Task goal :: Among the lines below, count those containing the word "juin". Give the number only.

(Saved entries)
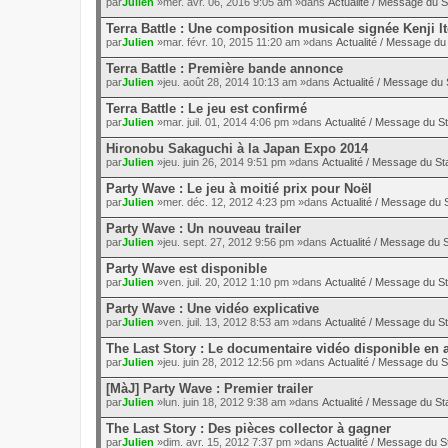
par
Julien
»mer. avr. 06, 2016 9:05 am »dans
Actualité / Message du S
Terra Battle : Une composition musicale signée Kenji I
par
Julien
»mar. févr. 10, 2015 11:20 am »dans
Actualité / Message du 
Terra Battle : Première bande annonce
par
Julien
»jeu. août 28, 2014 10:13 am »dans
Actualité / Message du 
Terra Battle : Le jeu est confirmé
par
Julien
»mar. juil. 01, 2014 4:06 pm »dans
Actualité / Message du St
Hironobu Sakaguchi à la Japan Expo 2014
par
Julien
»jeu. juin 26, 2014 9:51 pm »dans
Actualité / Message du Sta
Party Wave : Le jeu à moitié prix pour Noël
par
Julien
»mer. déc. 12, 2012 4:23 pm »dans
Actualité / Message du S
Party Wave : Un nouveau trailer
par
Julien
»jeu. sept. 27, 2012 9:56 pm »dans
Actualité / Message du S
Party Wave est disponible
par
Julien
»ven. juil. 20, 2012 1:10 pm »dans
Actualité / Message du St
Party Wave : Une vidéo explicative
par
Julien
»ven. juil. 13, 2012 8:53 am »dans
Actualité / Message du St
The Last Story : Le documentaire vidéo disponible en 
par
Julien
»jeu. juin 28, 2012 12:56 pm »dans
Actualité / Message du S
[MàJ] Party Wave : Premier trailer
par
Julien
»lun. juin 18, 2012 9:38 am »dans
Actualité / Message du Sta
The Last Story : Des pièces collector à gagner
par
Julien
»dim. avr. 15, 2012 7:37 pm »dans
Actualité / Message du St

Task output :: 3